The right of survivorship absolutely has more perks than fails, but let’s add one more concern on the topic before we go… the co-owner’s right to destroy joint tenancy before death.

Husband Attempts to End Joint Tenancy

Mr. and Mrs. Johnson purchased their homestead in joint tenancy after getting married. Thirty-five years later, the wife took ill and assigned power of attorney to her daughters, who immediately transferred their mother’s interest in the homestead to their dad via quitclaim deed.

Mr. Johnson subsequently passed away before his wife, who later sued to have her joint tenant rights reinstated. The lower court held court Mr. Johnson effectively destroyed the joint tenancy after conveying his interest to himself in the new deed.

The court further affirmed the law allows a joint tenant to end co-ownership when the result produces a tenancy-in-common with the other owner—thus allowing for claimants like Mrs. Johnson to continue enjoying full possession of their property rights until death.

When checking whether Mr. Johnson lawfully severed his joint tenancy, the Supreme Court of Iowa said—not so fast!
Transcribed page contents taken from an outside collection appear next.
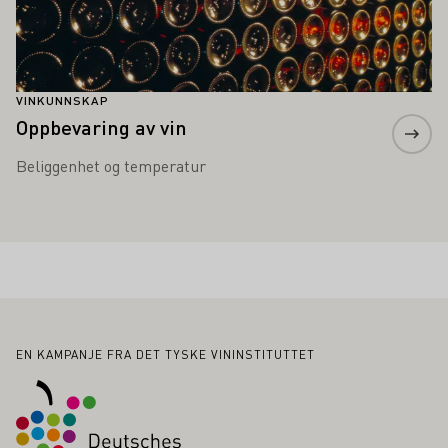
VINKUNNSKAP
Oppbevaring av vin
Beliggenhet og temperatur
Bunntekst
EN KAMPANJE FRA DET TYSKE VININSTITUTTET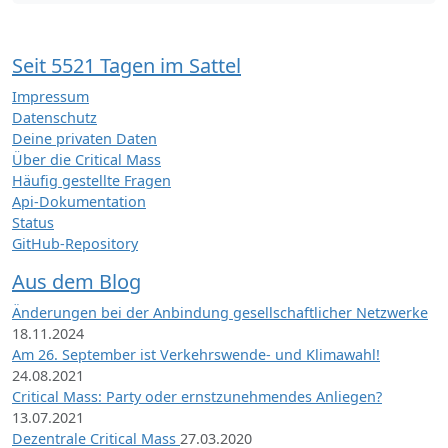
Seit 5521 Tagen im Sattel
Impressum
Datenschutz
Deine privaten Daten
Über die Critical Mass
Häufig gestellte Fragen
Api-Dokumentation
Status
GitHub-Repository
Aus dem Blog
Änderungen bei der Anbindung gesellschaftlicher Netzwerke
18.11.2024
Am 26. September ist Verkehrswende- und Klimawahl!
24.08.2021
Critical Mass: Party oder ernstzunehmendes Anliegen?
13.07.2021
Dezentrale Critical Mass
27.03.2020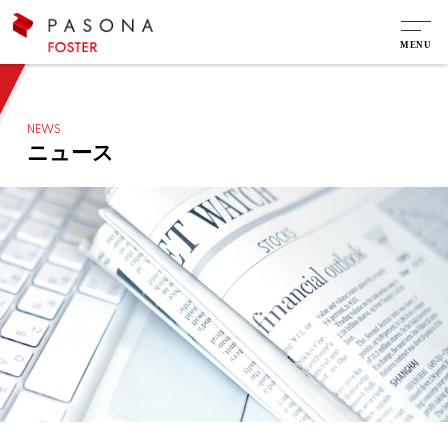
NEWS
ニュース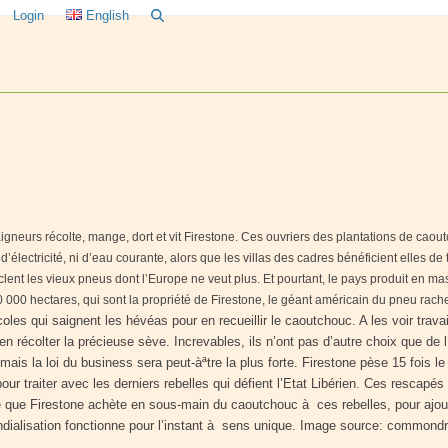
Login
English
aigneurs récolte, mange, dort et vit Firestone. Ces ouvriers des plantations de cao
’électricité, ni d’eau courante, alors que les villas des cadres bénéficient elles de 
yclent les vieux pneus dont l’Europe ne veut plus.
Et pourtant, le pays produit en ma
00 000 hectares, qui sont la propriété de Firestone, le géant américain du pneu r
es qui saignent les hévéas pour en recueillir le caoutchouc. A les voir travaill
 récolter la précieuse sève. Increvables, ils n’ont pas d’autre choix que de l’
e, mais la loi du business sera peut-àªtre la plus forte. Firestone pèse 15 fois l
 traiter avec les derniers rebelles qui défient l’Etat Libérien. Ces rescapés 
e que Firestone achète en sous-main du caoutchouc à ces rebelles, pour ajoute
ondialisation fonctionne pour l’instant à sens unique. Image source: common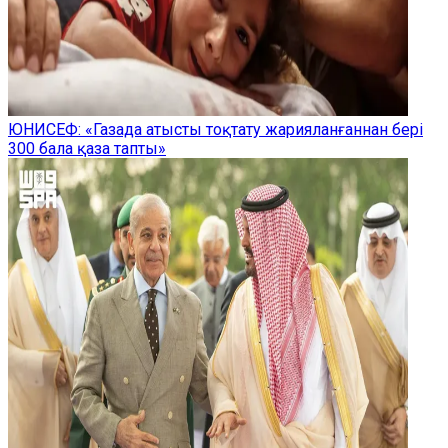
ЮНИСЕФ: «Газада атысты тоқтату жарияланғаннан бері
300 бала қаза тапты»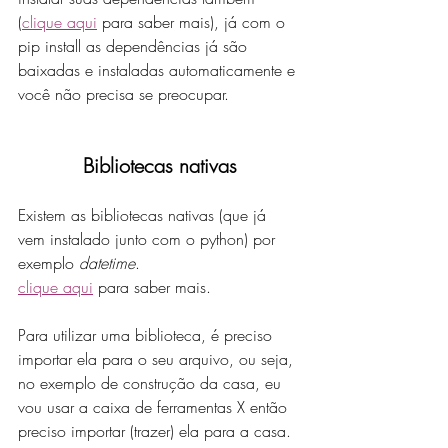
(
clique aqui
 para saber mais), já com o 
pip install as dependências já são 
baixadas e instaladas automaticamente e 
você não precisa se preocupar. 
Bibliotecas nativas
Existem as bibliotecas nativas (que já 
vem instalado junto com o python) por 
exemplo 
datetime
.
clique aqui
 para saber mais. 
Para utilizar uma biblioteca, é preciso 
importar ela para o seu arquivo, ou seja, 
no exemplo de construção da casa, eu 
vou usar a caixa de ferramentas X então 
preciso importar (trazer) ela para a casa. 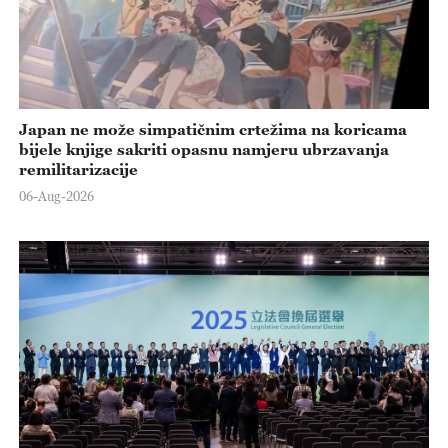
Japan ne može simpatičnim crtežima na koricama
bijele knjige sakriti opasnu namjeru ubrzavanja
remilitarizacije
06-Aug-2026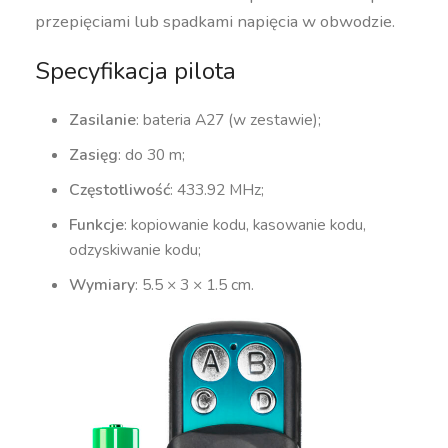
przepięciami lub spadkami napięcia w obwodzie.
Specyfikacja pilota
Zasilanie
: bateria A27 (w zestawie);
Zasięg
: do 30 m;
Częstotliwość
: 433.92 MHz;
Funkcje
: kopiowanie kodu, kasowanie kodu,
odzyskiwanie kodu;
Wymiary
: 5.5 × 3 × 1.5 cm.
Justice M. Cady compared Mr. Johnson’s “intent-to-sever” co-ownership with holdings found In re Baker’s Estate (Iowa 1956). Luckily for Mrs. Johnson, her husband’s execution of the quitclaim deed was not a legally sufficient instrument to establish an “intent-to-sever joint tenancy” of the homestead, according to the Court.

What makes this case so important?

Well… prior to hearing In re Estate of Johnson (2007), the Iowa courts had never formally or expressly adopted a method for determining severance of joint tenancies in Iowa.

We know now that probate judges will use the intent-based approach found in the Johnson Doctrine moving forward—but let’s examine this topic in a future blog post.